Norway has laid emphasis on keeping up pressure on Myanmar authorities to create necessary conditions in Rakhine state to make the return of thousands of Rohingyas living in Bangladesh to their homeland “sustainable.”
"Yes, we've to continue to put pressure on Myanmar authorities, definitely," Norwegian Ambassador in Dhaka Sidsel Bleken told UNB in an interview at her Dhaka office.
Bangladesh has already handed over a list of 1,673 families of 8,032 Rohingays to Myanmar to start the first phase of repatriation of the displaced people living in Bangladesh to their homeland in Rakhine.
However, the repatriation of Rohingyas may take further time as the verification of the first list of Rohingyas “depends on Myanmar” since there is no specific timeframe to complete it.
Besides, the Rohingyas living in Bangladesh say they are unwilling to return now as none of their demands, including the citizenship right, has been met.
Responding to a question, the Norwegian Ambassador said there is an agreement between Bangladesh and Myanmar on Rohingya repatriation.
"We all agree that the problem lies in Myanmar and the solution [also] lies there," she said adding that unfortunately it does not seem to be very likely that conditions on the Myanmar side have improved substantially.
Ambassador Bleken said Rohingyas need to be able to return their homes “voluntarily and safely” with the protection they should have before their return.
Until that happens, she said, a large number of Rohingyas will continue to stay in Bangladesh for quite some time. "What we need is to work together to make that [return] as sustainable as possible."
Asked about the role of the international community, the Norwegian Ambassador said response from the international community has been “substantive” and support from Bangladesh is also laudable.
"Together, they've managed to improve the situation as Bangladesh witnessed such a large number of people coming in a very, very short time.
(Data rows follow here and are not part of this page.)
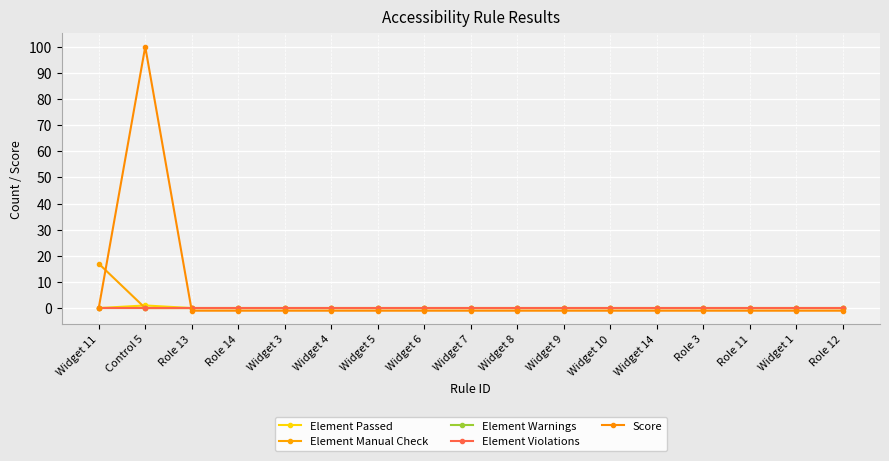

What position from the left is Role 3?

14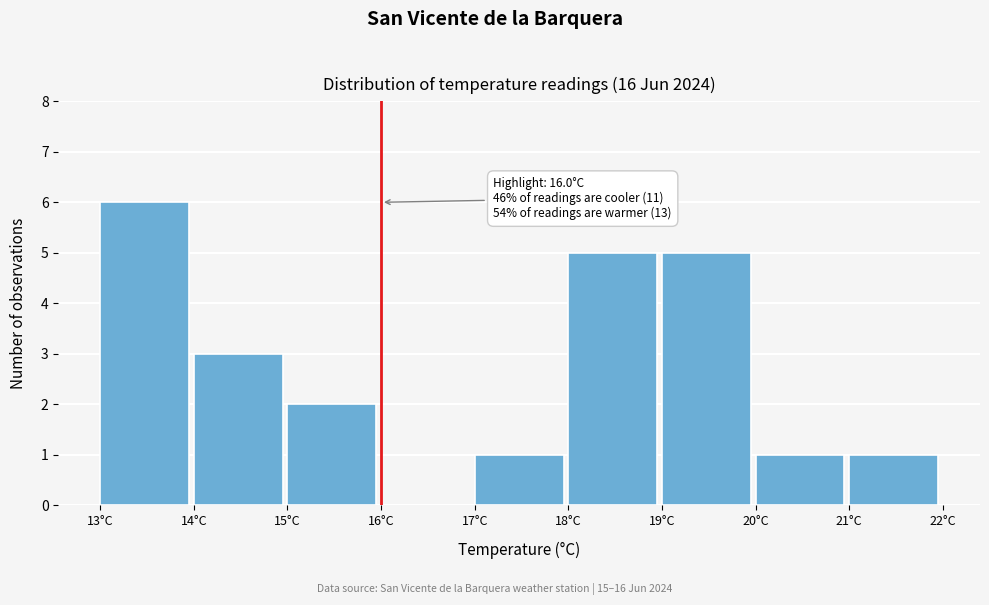

Which range on the x-axis has the tallest bar?

13 to 14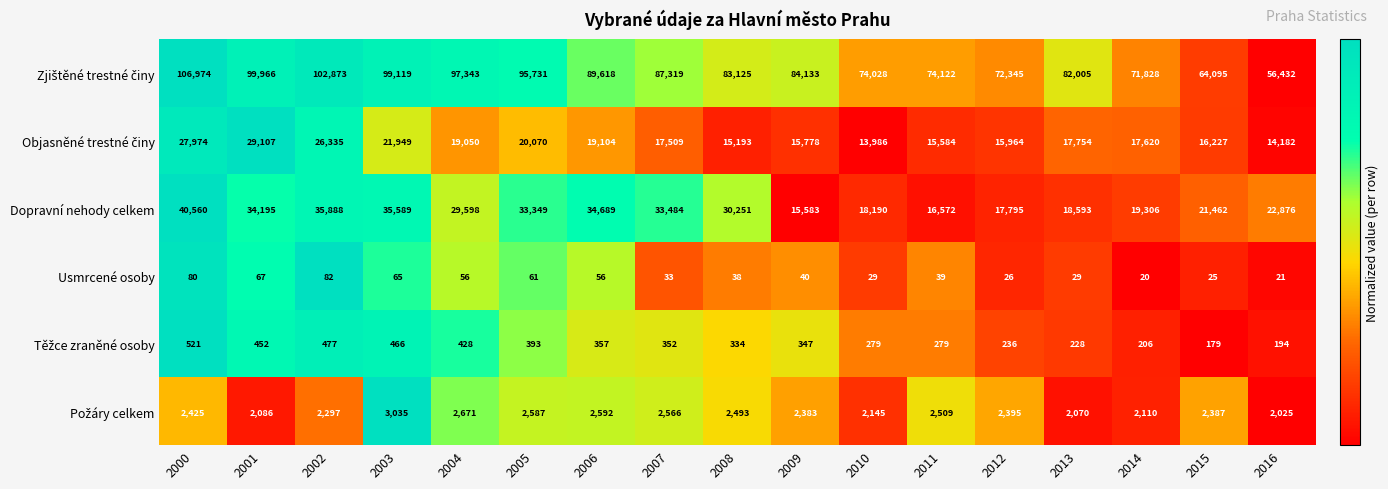

True or false: Usmrcené osoby has a value of 29 at 2013.

True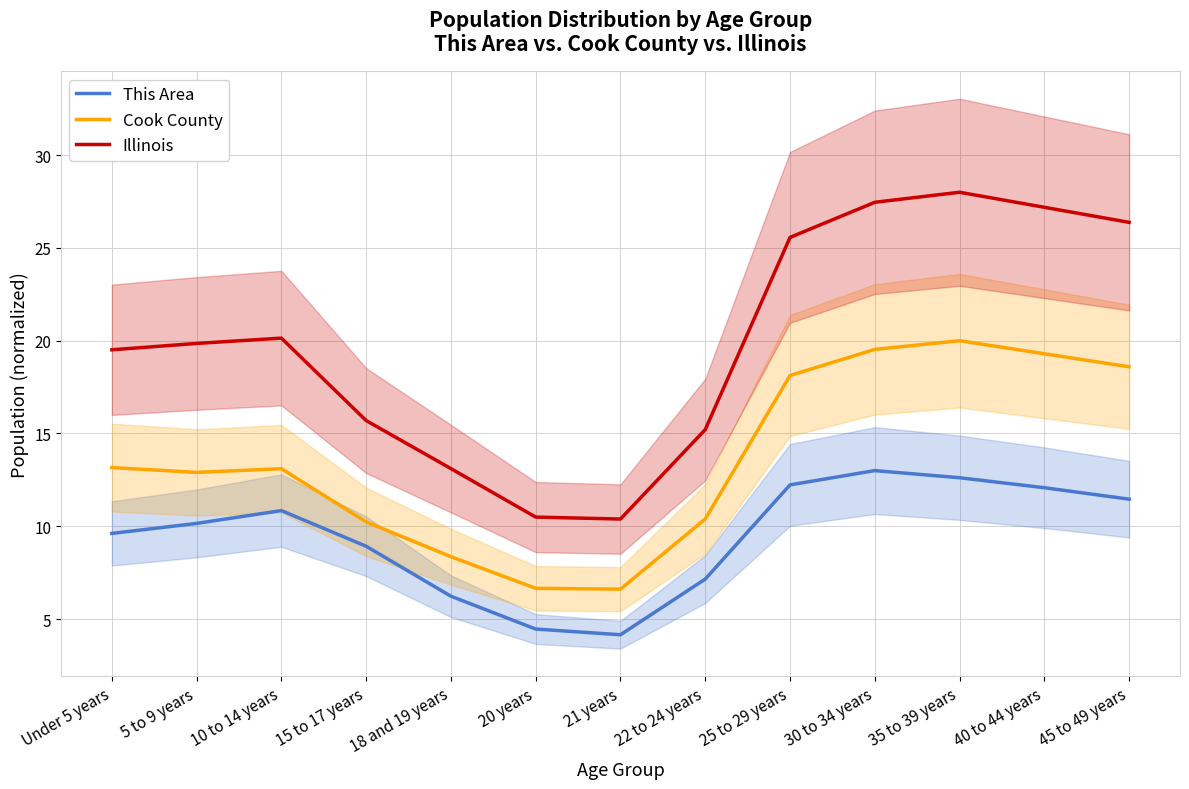

Does the chart display data point markers on the line(s)?

No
So, it was very, very challenging," she said.
The Norwegian Ambassador, however, said considering the situation of such big scale it has never been enough.
Responding to another question, Ambassador Bleken said unfortunately this is a situation that will not be solved in near future. "So, we need to continue to support and cooperate."
She laid emphasis on working with the government of Bangladesh to keep supporting both Rohingyas and the host communities. "Because they [host community] are also very much affected."
On January 16, Bangladesh and Myanmar signed a document on “Physical Arrangement” which will facilitate the return of Rohingyas to their homeland from Bangladesh.
The agreement stipulates that the repatriation will be completed preferably within two years from its start.
UN Resident Coordinator in Dhaka Mia Seppo on Monday said the United Nations is working with much importance to find a solution to the Rohingya crisis.
She said there has been much progress to that end, and the UN keeps up its efforts to find the solution.
The UN Resident Coordinator also appreciated Bangladesh for giving shelter to a large number of Rohingyas in Bangladesh.
The European Parliament members after visiting Myanmar last week said the mass exodus of Rohingya people following human rights violations makes it necessary for the European Union (EU) to reassess its relationship with Myanmar.
The EU must reconsider its relationship with Myanmar and develop new policies based on incentives and disincentives in each sector, as well as robust conditions, they said in a press statement.
A delegation from the European Parliament's Subcommittee on Human Rights (DROI), joined by Foreign Affairs and Trade Committee MEPs as well as Members of the Asean Delegation, visited the Bangladesh-Myanmar border.
The Chair of the delegation Pier Antonio Panzeri said the European Parliament has had concerns about the human rights situation in Myanmar and after a five-day visit (February 12-16) these concerns remain as the human rights situation is clearly deteriorating in various regions of the country and affecting many diverse cultural, ethnic and religious groups, human rights defenders and journalists.
They said there is a need for full implementation of the November 23 arrangement between Bangladesh and Myanmar, with guarantees including a strong involvement of the UNHCR, a modification of the 1982 law on citizenship with a view to solving the problem of stateless people; and effective monitoring of the human rights situation in the country as well as unhindered humanitarian access to Rakhine state.
"The causes of their plight have not been addressed, and we've yet to see any substantive progress on addressing the exclusion and denial of rights that has deepened over the last decades, rooted in their lack of citizenship," said United Nations High Commissioner for Refugees Filippo Grandi last week.